§ **Tasks to carry out**
a: In the transcript, rewrite the passage from "KEITH: What? What" to "to get away?", substituting "limousine" for "limo".
b: Answer these questions about the transcript.
(i) What song is given as the end music?
(ii) How many foster homes has Debbie Meyer been in since she was eight years old?
(iii) According to the flyer, what is free with the purchase of a Happy Family Dinner at Wok'n'Roll?

Casey, having massaged Veronica’s shoulder, helps her into her car and walks down to talk to his parents, waiting by the limo. End music: Famous Lover by the Fire Marshals of Bethlehem. Veronica watches through the rear view mirror. (There is a minor mystery of why the LeBaron’s passenger door is wide open, but it’s probably not important.) As Casey nears them, two men grab him and shove him into the limo.

CASEY: Hey, come on, what are you doing? Hey!

Veronica jumps out of her car as the creepy man gets into the limo after Casey.

VERONICA: Hey! What are you doing to him? Stop! Stop!

Veronica tries to race to the limo but is too late and watches as the car speeds away.


Veronica rushes in, finding Keith in his office.

VERONICA: Dad! We have to call the police, Casey’s just been kidnapped.

KEITH: What? What are you talking about? Kidnapped by who?

VERONICA: By his parents and that creepy guy that was with them at the last meeting. They grabbed him in the parking lot at the funeral and shoved him in the limo and drove away.

KEITH: They grabbed him? So it was against his will, then? He tried to get away?

VERONICA: No, it’s not like he was running from them. I was kind of far away but I could tell he was surprised by what was happening.

KEITH: Okay. Okay.

Keith gets up from his chair and comes round to sit on his desk, facing Veronica.

KEITH: I wasn’t there. You saw what you saw, I’m not doubting your interpretation but…if I was still sheriff and somebody told me an eighteen year old kid got into a car with his parents after his grandmother’s funeral, well there’s nothing I could do about it. Not for a couple of days anyway so let’s just hold off. See what happens, okay?

VERONICA: I wish we hadn’t turned over that information about the collective.

KEITH: We didn’t.

VERONICA: What? You didn’t…

KEITH: Um-um. I thought about what you said, what I heard on the wire tap and, uh, you were right. Once you get past all the sixties theme park trappings, that community's a lot more wholesome and functional than, just for example, Neptune is.

Keith picks up a file from his desk.

KEITH: I also did a little checking on Debbie Meyer. What a life. [sighs heavily] Poor kid’s been in four foster homes since she was eight years old. Reports of serious abuse in at least two and I had to admit it, she’s a lot better off where she is.

Veronica bestows on him a loving smile.


Veronica gets out of her car. There is a flyer on her windscreen. She grabs it, glances at it and heads round her car to the car parked next to her.

VERONICA VOICEOVER: With each day that passes, I come more to terms with the question of my paternity.

It’s Duncan’s car. She sticks the flyer on his windscreen. Duncan notices and exits his car.

DUNCAN: What’s this?

He grabs the flyer.

DUNCAN: [reads] Free Crab Rangoon with purchase of Happy Family Dinner at Wok’n’Roll. Phat. Don’t think I didn’t notice the sacrifice.

VERONICA: My pleasure.

Duncan walks on but turns back to glance at Veronica. He smiles. Veronica watches him go.

§ **Supplied entries**

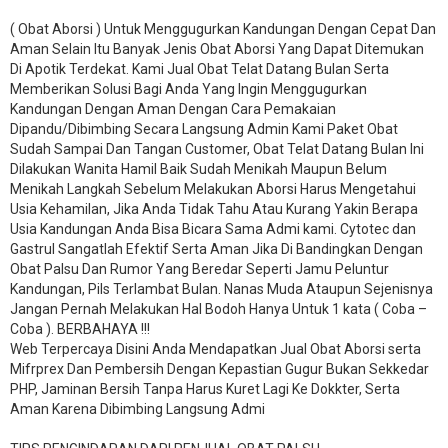
( Obat Aborsi ) Untuk Menggugurkan Kandungan Dengan Cepat Dan
Aman Selain Itu Banyak Jenis Obat Aborsi Yang Dapat Ditemukan
Di Apotik Terdekat. Kami Jual Obat Telat Datang Bulan Serta
Memberikan Solusi Bagi Anda Yang Ingin Menggugurkan
Kandungan Dengan Aman Dengan Cara Pemakaian
Dipandu/Dibimbing Secara Langsung Admin Kami Paket Obat
Sudah Sampai Dan Tangan Customer, Obat Telat Datang Bulan Ini
Dilakukan Wanita Hamil Baik Sudah Menikah Maupun Belum
Menikah Langkah Sebelum Melakukan Aborsi Harus Mengetahui
Usia Kehamilan, Jika Anda Tidak Tahu Atau Kurang Yakin Berapa
Usia Kandungan Anda Bisa Bicara Sama Admi kami. Cytotec dan
Gastrul Sangatlah Efektif Serta Aman Jika Di Bandingkan Dengan
Obat Palsu Dan Rumor Yang Beredar Seperti Jamu Peluntur
Kandungan, Pils Terlambat Bulan. Nanas Muda Ataupun Sejenisnya
Jangan Pernah Melakukan Hal Bodoh Hanya Untuk 1 kata ( Coba –
Coba ). BERBAHAYA !!!
Web Terpercaya Disini Anda Mendapatkan Jual Obat Aborsi serta
Mifrprex Dan Pembersih Dengan Kepastian Gugur Bukan Sekkedar
PHP, Jaminan Bersih Tanpa Harus Kuret Lagi Ke Dokkter, Serta
Aman Karena Dibimbing Langsung Admi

§ **Written responses**
a:
KEITH: What? What are you talking about? Kidnapped by who?

VERONICA: By his parents and that creepy guy that was with them at the last meeting. They grabbed him in the parking lot at the funeral and shoved him in the limousine and drove away.

KEITH: They grabbed him? So it was against his will, then? He tried to get away?

b:
(i) "Famous Lover" by the Fire Marshals of Bethlehem
(ii) Four
(iii) Crab Rangoon